The Warehouse Group has reported sales growth for the third quarter, reversing the decline in the first half.
Group sales for the 13 weeks ended April 28 rose 2.2 per cent to $710.5 million, with same-store sales up 2.4 per cent.
The Warehouse sales increased 1.9 per cent to $415.9 million, with same-store sales up 3.4 per cent. Warehouse Stationery sales fell 3.3 per cent, while Noel Leeming recorded a 4.5 per cent uplift.
Average retail selling prices declined 4.3 per cent as part of the group’s investment into price, which resulted in a 7.2 per cent increase in units sold.
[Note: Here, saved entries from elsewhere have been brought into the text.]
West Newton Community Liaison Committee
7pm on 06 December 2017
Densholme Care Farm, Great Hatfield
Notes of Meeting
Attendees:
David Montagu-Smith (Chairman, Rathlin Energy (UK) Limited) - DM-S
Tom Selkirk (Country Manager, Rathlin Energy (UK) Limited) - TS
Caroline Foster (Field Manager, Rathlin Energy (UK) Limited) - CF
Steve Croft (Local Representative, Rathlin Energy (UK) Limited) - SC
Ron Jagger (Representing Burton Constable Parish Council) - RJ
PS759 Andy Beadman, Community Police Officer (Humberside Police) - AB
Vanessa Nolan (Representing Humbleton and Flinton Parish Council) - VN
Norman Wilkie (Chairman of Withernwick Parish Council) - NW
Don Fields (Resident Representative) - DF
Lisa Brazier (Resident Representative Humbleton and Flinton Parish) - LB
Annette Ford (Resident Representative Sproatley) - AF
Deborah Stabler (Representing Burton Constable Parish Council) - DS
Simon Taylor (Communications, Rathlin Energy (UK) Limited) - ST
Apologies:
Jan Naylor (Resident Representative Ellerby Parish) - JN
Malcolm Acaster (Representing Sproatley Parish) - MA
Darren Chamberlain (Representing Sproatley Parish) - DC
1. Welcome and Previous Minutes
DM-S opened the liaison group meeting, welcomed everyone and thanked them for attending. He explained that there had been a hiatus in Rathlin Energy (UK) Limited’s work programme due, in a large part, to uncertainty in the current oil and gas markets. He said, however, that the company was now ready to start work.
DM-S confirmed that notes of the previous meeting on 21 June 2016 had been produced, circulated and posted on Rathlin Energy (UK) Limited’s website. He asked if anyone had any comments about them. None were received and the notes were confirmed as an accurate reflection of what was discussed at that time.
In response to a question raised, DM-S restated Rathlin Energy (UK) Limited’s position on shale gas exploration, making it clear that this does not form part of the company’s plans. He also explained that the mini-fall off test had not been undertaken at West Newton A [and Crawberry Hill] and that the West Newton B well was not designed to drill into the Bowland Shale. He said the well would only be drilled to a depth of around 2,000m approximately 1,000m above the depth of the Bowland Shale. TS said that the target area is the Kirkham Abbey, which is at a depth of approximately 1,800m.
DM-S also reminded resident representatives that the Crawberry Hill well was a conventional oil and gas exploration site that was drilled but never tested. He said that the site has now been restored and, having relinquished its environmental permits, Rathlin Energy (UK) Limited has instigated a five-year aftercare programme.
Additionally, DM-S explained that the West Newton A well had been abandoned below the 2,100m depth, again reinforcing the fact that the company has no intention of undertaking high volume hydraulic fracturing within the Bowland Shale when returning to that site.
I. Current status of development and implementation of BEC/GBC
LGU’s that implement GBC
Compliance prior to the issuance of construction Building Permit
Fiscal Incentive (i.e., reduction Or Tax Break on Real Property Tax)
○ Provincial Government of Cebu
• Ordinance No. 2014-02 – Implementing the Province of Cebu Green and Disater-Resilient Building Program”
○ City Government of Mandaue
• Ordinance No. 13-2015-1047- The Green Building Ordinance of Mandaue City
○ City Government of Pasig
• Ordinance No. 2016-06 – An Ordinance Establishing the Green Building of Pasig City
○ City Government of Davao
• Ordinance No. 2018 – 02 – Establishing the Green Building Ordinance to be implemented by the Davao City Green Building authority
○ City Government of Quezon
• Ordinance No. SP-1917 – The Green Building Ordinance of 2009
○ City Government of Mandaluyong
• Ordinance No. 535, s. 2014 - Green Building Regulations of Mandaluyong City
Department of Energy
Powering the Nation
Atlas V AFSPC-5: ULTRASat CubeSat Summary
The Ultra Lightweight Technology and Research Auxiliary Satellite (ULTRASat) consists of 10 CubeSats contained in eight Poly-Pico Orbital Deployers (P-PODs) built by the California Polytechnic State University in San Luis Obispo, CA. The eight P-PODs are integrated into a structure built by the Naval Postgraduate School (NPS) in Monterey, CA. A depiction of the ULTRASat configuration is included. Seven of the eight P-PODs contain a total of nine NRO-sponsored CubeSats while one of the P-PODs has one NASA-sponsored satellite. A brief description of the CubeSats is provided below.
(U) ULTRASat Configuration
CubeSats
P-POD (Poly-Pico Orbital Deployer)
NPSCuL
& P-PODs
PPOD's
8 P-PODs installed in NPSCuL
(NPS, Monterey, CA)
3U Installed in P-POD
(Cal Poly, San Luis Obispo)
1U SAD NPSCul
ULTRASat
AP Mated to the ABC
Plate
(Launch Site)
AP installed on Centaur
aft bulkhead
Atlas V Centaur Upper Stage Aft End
“The group’s February sales performance was strong, while March and April sales showed softer trends however still exceeded the same period last year,” said interim CEO John Journee.
On the bottom line, gross profit slid 2 per cent to $223.3 million as a result of a lower margin.
“Whilst in part this was due to brand mix across the group, the retail landscape continues to see high promotional activity which, combined with our own strategic pricing reset across key product lines and markdowns required to clear seasonal merchandise, is placing pressure on our gross margin performance,” Journee explained.
The group anticipates subdued consumer demand for the remainder of FY25 as tight economic conditions and global uncertainty impact consumer confidence. However, possible further interest rate cuts may provide financial relief to some New Zealand households later this year.